» **BRANO DA ESAMINARE**:
☆ ☆ ☆ ☆
Ieri abbiamo riportato una sintesi dell’incontro svoltosi l’altra sera al Bastione per festeggiare i primi 20 anni della Fondazione “Solidarietà e diritti Luca Raggio”.  Nel corso del meeting è intervenuto anche Andrea Raggio, di cui riportiamo l’intervento.

L’abbiamo chiamata “Fondazione Solidarietà e Diritti” perché Luca aveva due grandi passioni: il mare e la giustizia. Il mare evoca solidarietà e lega popoli lontani ed etnie diverse e diverse culture. La giustizia evoca diritti che la rafforzino perché così può meglio contribuire a rendere tutti noi più liberi e meno diseguali.
Luca era affascinato della giustizia come grande ideale - un mondo giusto, una società giusta - ma era anche acuto osservatore della quotidianità, della giustizia concreta, quella che entra ogni giorno nella vita di ciascuno di noi. Avvertiva il grande divario tra il bisogno, la domanda di giustizia e la giustizia concreta, e voleva contribuire a colmare questo divario. Perciò voleva fare il magistrato. Era la sua scelta di vita, il suo sogno, infranto proprio mentre stava per realizzarsi, una sera di maggio di venti anni fa, nel mare di cala Cipolla.
La Fondazione Solidarietà e Diritti l’abbiamo voluta, dunque, non solo per ricordare un giovane, ma per non dimenticare i sogni dei giovani. E’ nata come strumento piccolo, piccolissimo, di un fine grande, grandissimo. Il divario non ci ha dissuaso, scoraggiato. Anche l’oceano è fatto di gocce, e ogni goccia è orgogliosa d’essere essa stessa grande mare.
La Fondazione, goccia del mare della libertà, ha fatto in questi vent’anni la sua parte. Col decisivo sostegno di tutti voi. La Fondazione siete voi. Ha fatto la sua parte con la preziosa collaborazione di personalità eminenti in diversi i campi. Io tutti li vorrei qui ricordare, ma sono tanti, e temo qualche dimenticanza. Per tutti faccio il nome di Enrico Vinci, segretario generale del Parlamento europeo, uomo di alta cultura e di grande umanità, che tenne a battesimo la Fondazione assieme a Federico Palomba, magistrato. Ha fatto la sua parte, la Fondazione, con la collaborazione preziosa e costante delle facoltà di scienze politiche e di giurisprudenza dell’università di Cagliari, dei loro presidi e docenti. Determinante è stato l’impegno appassionato dei presidenti dell’Istituzione che si sono susseguiti e dei consiglieri di amministrazione, del presidente e dei membri del comitato scientifico. Tutti li ricordo e per tutti faccio il nome di Antonio Lai, caro amico scomparso. Infine, la Fondazione ha potuto fare la sua parte grazie alla sensibilità della Fondazione Banco di Sardegna che ha aggiunto il suo contributo ai nostri modesti mezzi finanziari.
☆ ☆ ☆ ☆
» **DATI FORNITI**:
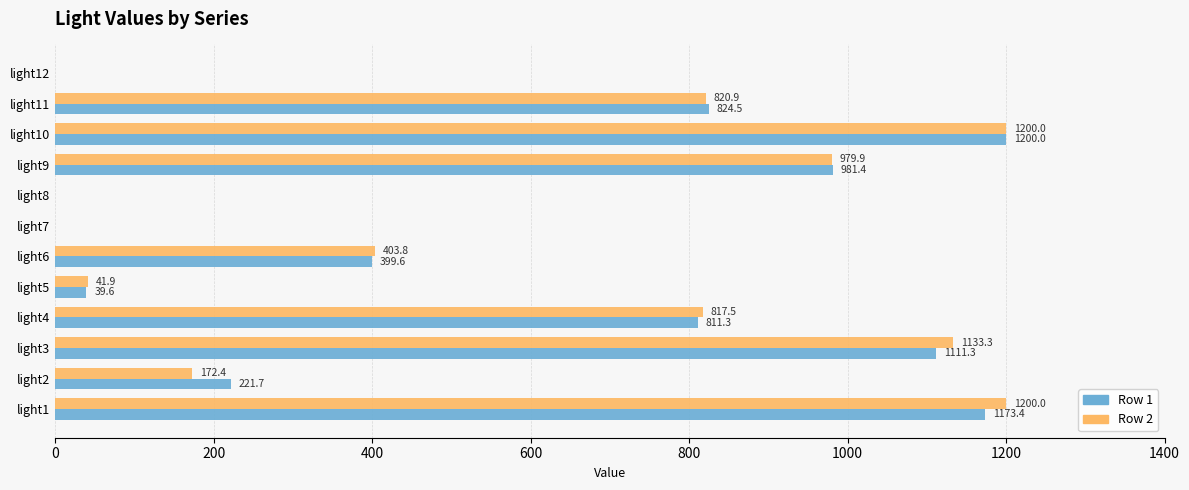

Which series changed the most between light2 and light6?

Row 2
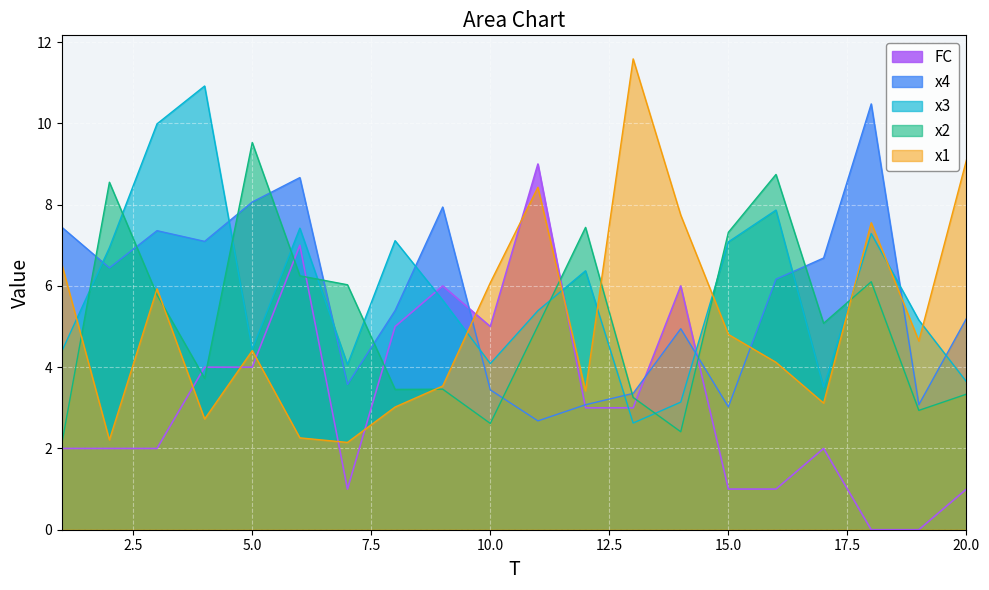

Where does the x1 series first go above 4?

1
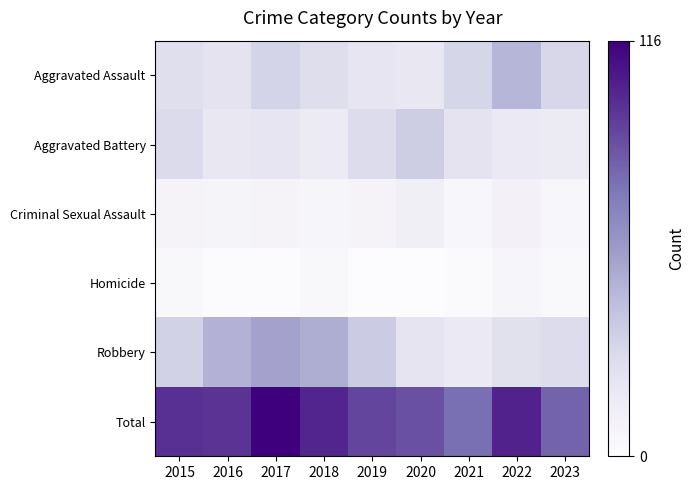

What is the spread (max minus min) of values at 2020?

87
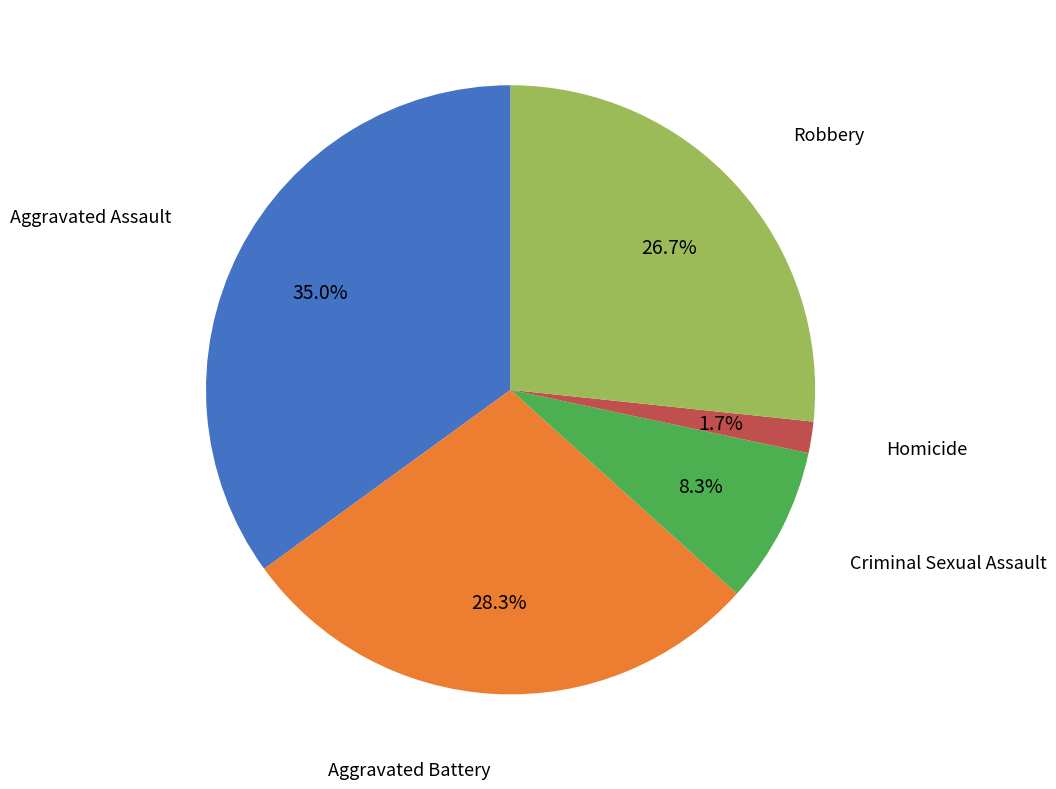

Is there any slice that represents more than half of the pie?

No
☆ ☆ ☆ ☆
» **PARTI DELL'ESERCIZIO**:
1. Estrai dal brano sulla Fondazione Solidarietà e Diritti, senza alcuna modifica, il passo che si apre con le parole contenenti "La Fondazione Solidarietà" e si chiude con "stessa grande mare.".
2. Trascrivi come elenco numerato, senza righe vuote, la parte dei record che va dalla riga contenente "Where does the x1 series first go above 4?" fino alla fine dei record. Non includere le immagini nella risposta.
Il brano e i record hanno provenienze diverse.

» **RISULTATI IN ORDINE**:
1.
La Fondazione Solidarietà e Diritti l’abbiamo voluta, dunque, non solo per ricordare un giovane, ma per non dimenticare i sogni dei giovani. E’ nata come strumento piccolo, piccolissimo, di un fine grande, grandissimo. Il divario non ci ha dissuaso, scoraggiato. Anche l’oceano è fatto di gocce, e ogni goccia è orgogliosa d’essere essa stessa grande mare.

2.
1. Where does the x1 series first go above 4?
2. 1
3. What is the spread (max minus min) of values at 2020?
4. 87
5. Is there any slice that represents more than half of the pie?
6. No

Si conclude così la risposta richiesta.